The population of the world was expected to stabilise just above 9 billion in the middle of the century but will instead keep growing and may hit 10.1 billion by the year 2100, the United Nations projected in a report. John Bongaarts, a demographer at the Population Council, a research group in New York commented “Is it the end of the world? No. Can we feed 10 billion people? Probably. But we obviously would be better off with a smaller population.”
Joel E. Cohen is professor of populations and head of the Laboratory of Populations at the Rockefeller University and Columbia University. He is an applied mathematician and author of “How Many People Can the Earth Support?” explains the demographic future is not carved in stone. If women have, on average, half a child less than assumed in the U.N.’s medium projection from now to 2100, the population projected for 2100 falls to 6.2 billion, which was the world’s population around 2001. The new report suggests that China could soon enter the ranks of countries with declining populations, peaking at 1.4 billion in the next couple of decades, then falling to 941 million by 2100.
In the 2009-2010 crop year, the world produced 2.26 billion metric tons of cereals. Approximately 0.2 metric tons (440 pounds) of cereal grains provide the food energy an average human needs for a year. Dividing the 2.2 billion metric tons produced by 0.2 metric tons required per person shows that current grain production could feed 11 billion people.
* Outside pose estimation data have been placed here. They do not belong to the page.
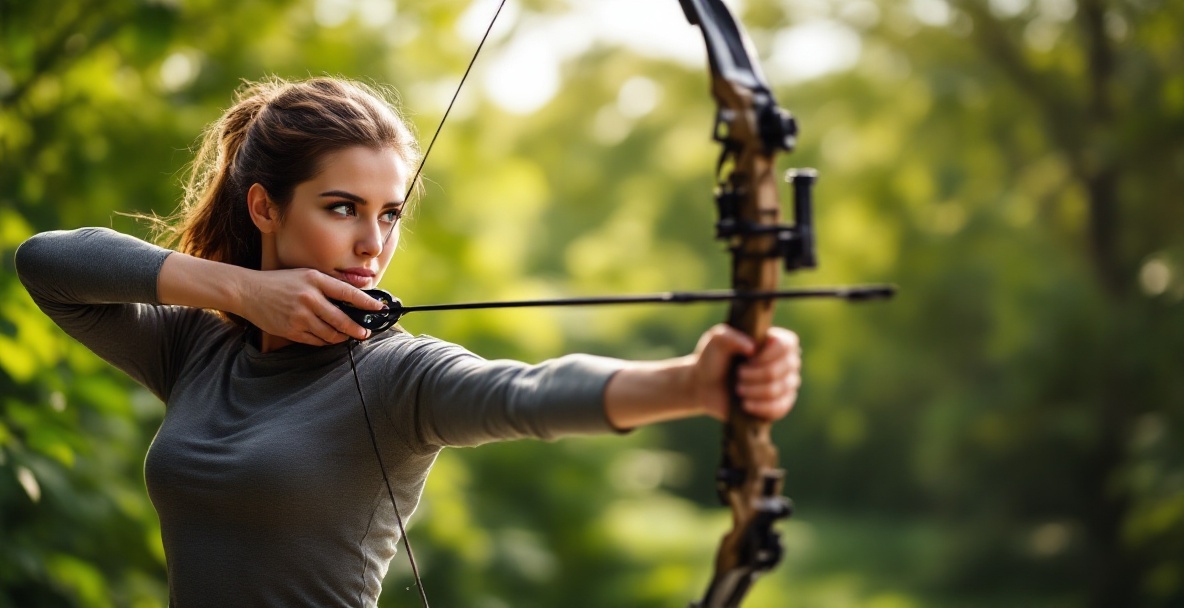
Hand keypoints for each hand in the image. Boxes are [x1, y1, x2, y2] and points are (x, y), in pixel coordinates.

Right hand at [238, 268, 385, 344]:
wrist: (249, 291)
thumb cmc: (280, 282)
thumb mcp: (306, 275)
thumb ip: (329, 284)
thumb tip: (356, 293)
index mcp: (315, 280)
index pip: (348, 293)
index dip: (367, 303)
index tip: (380, 309)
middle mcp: (309, 298)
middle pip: (341, 319)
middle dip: (357, 329)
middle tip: (365, 333)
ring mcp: (300, 316)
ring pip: (330, 333)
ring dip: (342, 337)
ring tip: (348, 336)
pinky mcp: (291, 330)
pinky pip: (316, 341)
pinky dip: (325, 341)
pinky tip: (329, 338)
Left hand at [691, 324, 801, 420]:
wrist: (706, 386)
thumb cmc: (714, 359)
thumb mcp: (715, 340)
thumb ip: (730, 336)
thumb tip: (752, 348)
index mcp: (775, 341)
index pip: (787, 345)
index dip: (768, 354)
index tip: (747, 358)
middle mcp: (786, 362)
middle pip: (782, 369)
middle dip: (754, 374)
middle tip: (738, 374)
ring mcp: (787, 384)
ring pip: (778, 389)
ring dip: (753, 391)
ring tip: (738, 389)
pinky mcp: (782, 404)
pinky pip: (779, 408)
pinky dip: (759, 407)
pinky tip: (745, 404)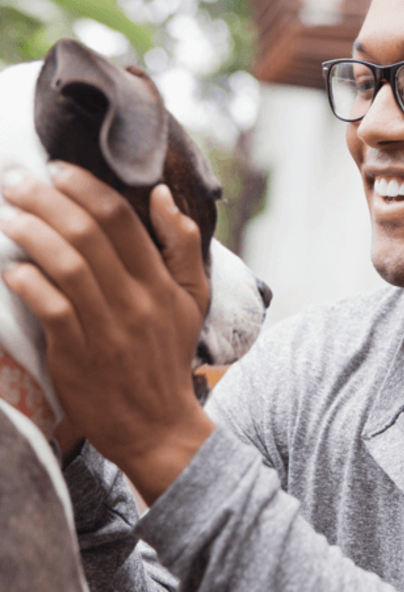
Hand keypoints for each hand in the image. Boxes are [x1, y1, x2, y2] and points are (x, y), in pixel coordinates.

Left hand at [0, 163, 215, 503]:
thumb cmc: (169, 355)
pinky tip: (11, 269)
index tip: (57, 170)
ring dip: (31, 234)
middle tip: (16, 181)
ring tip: (7, 216)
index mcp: (161, 281)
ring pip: (67, 266)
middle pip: (89, 234)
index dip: (85, 188)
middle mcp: (136, 299)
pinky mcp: (79, 355)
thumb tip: (161, 195)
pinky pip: (51, 309)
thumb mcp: (193, 298)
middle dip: (47, 200)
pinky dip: (28, 284)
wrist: (159, 424)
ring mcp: (108, 328)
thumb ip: (183, 245)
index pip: (122, 220)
Yet of today’s (almost) 7 billion people, nearly one billion are chronically hungry. Why? Roughly one third of grain is consumed by domestic animals. More than one sixth of grain goes into industrial products like biofuels and starch, seeds and other uses. Less than half of world cereal production feeds humans. The world chooses to feed its machines and its domestic animals before it feeds its people.
According to Dr. Art Rosenfeld, formerly of the California Energy Commission, a moderate but sustained increase in how efficiently we use energy would, over time, have an enormous impact. By focusing on efficiency, we could at the end of this century support 10 billion people at a universally high standard of living for less energy than we use today. A 10 billion-human planet worth living on is possible – but only if we think ahead.
Increases in population are no barrier to the establishment of socialism. Socialist society will use the resources of the earth to ensure that every man, woman and child is amply fed, clothed and sheltered. Capitalism cannot do this. It is not overpopulation that is the problem but the chronic and often planned under-production that is a built-in feature of capitalism. Only when the fetters which capitalism places on production have been removed by establishing the common ownership of the means of life can mankind set about ending the threat of hunger and malnutrition. The stark fact is that capitalism is responsible for the starvation of millions of people. The blame must be laid at the door of the social system that is incapable of meeting human needs. Today under capitalism, food is not produced to meet human needs but produced to be sold on the world market with a view to profit. The hungry and under-nourished millions of the world do not constitute a market as they cannot pay for the food they need. So they are left to starve.
SOYMB is not attempting to give the impression that everything will be easy. The massive expansion of food supplies is not a simple matter and will involve environmental implications. But a socialist society is the best-equipped to handle these problems and to strike a balance between ecology and food production. Capitalism, with its ungovernable quest for profit, cannot do this.